- **Instructions to follow**
Hunt through the entries for the word "Workshop" and copy each line in which it appears.

** Records shown follows **

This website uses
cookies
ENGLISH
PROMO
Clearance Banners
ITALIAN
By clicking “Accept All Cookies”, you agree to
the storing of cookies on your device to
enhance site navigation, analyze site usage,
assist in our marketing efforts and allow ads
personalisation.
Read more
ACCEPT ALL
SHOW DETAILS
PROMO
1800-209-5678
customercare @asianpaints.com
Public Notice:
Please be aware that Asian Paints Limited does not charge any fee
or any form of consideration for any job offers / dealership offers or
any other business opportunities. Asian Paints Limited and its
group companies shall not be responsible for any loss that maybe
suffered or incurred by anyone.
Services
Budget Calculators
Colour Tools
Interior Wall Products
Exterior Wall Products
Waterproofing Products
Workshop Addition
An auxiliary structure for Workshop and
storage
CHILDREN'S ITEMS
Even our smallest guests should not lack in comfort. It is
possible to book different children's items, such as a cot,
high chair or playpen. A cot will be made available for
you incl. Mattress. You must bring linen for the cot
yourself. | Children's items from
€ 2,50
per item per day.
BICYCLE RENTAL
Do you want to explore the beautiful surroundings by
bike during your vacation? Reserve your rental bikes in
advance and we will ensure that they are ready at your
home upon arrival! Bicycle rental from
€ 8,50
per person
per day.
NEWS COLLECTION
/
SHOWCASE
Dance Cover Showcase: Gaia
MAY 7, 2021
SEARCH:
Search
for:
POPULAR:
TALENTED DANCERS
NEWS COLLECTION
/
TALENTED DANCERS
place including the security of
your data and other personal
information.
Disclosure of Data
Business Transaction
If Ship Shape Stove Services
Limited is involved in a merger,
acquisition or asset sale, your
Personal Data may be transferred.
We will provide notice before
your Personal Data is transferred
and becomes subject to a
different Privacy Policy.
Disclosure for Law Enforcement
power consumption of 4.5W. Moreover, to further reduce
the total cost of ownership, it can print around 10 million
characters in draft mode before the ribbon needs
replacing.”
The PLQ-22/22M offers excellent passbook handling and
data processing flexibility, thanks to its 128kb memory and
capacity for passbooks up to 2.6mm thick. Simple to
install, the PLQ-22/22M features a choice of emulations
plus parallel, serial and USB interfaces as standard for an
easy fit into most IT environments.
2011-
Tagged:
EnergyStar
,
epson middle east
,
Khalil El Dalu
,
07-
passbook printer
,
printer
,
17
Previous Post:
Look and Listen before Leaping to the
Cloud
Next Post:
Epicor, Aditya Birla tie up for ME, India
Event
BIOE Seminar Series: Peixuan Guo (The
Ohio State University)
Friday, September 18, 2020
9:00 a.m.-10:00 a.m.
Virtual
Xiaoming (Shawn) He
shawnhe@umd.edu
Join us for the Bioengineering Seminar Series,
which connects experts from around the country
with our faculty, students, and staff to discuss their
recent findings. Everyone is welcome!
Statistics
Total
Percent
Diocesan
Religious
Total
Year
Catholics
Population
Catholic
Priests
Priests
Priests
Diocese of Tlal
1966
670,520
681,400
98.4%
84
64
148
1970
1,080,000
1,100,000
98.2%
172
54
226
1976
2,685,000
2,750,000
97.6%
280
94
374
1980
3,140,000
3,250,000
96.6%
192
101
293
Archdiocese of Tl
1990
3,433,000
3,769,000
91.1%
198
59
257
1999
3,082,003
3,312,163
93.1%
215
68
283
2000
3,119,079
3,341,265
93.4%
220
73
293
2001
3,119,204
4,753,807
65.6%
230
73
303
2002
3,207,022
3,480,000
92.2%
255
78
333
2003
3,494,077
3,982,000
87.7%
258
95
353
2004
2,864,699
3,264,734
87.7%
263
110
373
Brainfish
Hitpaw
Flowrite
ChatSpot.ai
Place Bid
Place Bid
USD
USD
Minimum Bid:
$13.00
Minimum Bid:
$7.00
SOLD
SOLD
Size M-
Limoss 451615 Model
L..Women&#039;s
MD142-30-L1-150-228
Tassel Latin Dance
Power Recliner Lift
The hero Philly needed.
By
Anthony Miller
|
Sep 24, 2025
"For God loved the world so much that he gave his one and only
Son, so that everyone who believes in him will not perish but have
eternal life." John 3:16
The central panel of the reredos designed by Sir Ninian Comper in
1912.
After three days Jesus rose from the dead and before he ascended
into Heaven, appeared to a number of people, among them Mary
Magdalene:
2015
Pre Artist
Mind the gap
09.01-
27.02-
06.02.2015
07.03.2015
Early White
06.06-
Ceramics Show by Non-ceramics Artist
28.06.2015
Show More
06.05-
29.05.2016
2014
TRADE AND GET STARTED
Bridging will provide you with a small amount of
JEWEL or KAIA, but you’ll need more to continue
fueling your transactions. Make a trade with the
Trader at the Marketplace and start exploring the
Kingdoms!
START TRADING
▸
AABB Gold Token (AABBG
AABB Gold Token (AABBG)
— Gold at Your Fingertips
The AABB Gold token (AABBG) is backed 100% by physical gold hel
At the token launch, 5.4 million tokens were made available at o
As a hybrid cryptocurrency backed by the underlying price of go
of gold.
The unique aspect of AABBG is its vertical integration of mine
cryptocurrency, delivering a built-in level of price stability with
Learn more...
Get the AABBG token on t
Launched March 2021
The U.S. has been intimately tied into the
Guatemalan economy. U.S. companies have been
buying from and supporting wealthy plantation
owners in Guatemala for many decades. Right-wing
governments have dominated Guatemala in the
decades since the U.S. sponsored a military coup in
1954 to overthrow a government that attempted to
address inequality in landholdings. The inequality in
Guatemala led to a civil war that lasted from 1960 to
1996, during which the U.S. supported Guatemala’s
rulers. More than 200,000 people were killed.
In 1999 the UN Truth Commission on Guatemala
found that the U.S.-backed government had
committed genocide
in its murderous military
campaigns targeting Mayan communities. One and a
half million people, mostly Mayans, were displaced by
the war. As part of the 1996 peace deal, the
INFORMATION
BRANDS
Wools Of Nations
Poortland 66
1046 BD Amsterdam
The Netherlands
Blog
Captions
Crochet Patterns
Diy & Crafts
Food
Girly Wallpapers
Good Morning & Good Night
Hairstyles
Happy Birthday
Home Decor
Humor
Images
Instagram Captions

** End of Records shown **

- **Output below**
Workshop Addition
An auxiliary structure for Workshop and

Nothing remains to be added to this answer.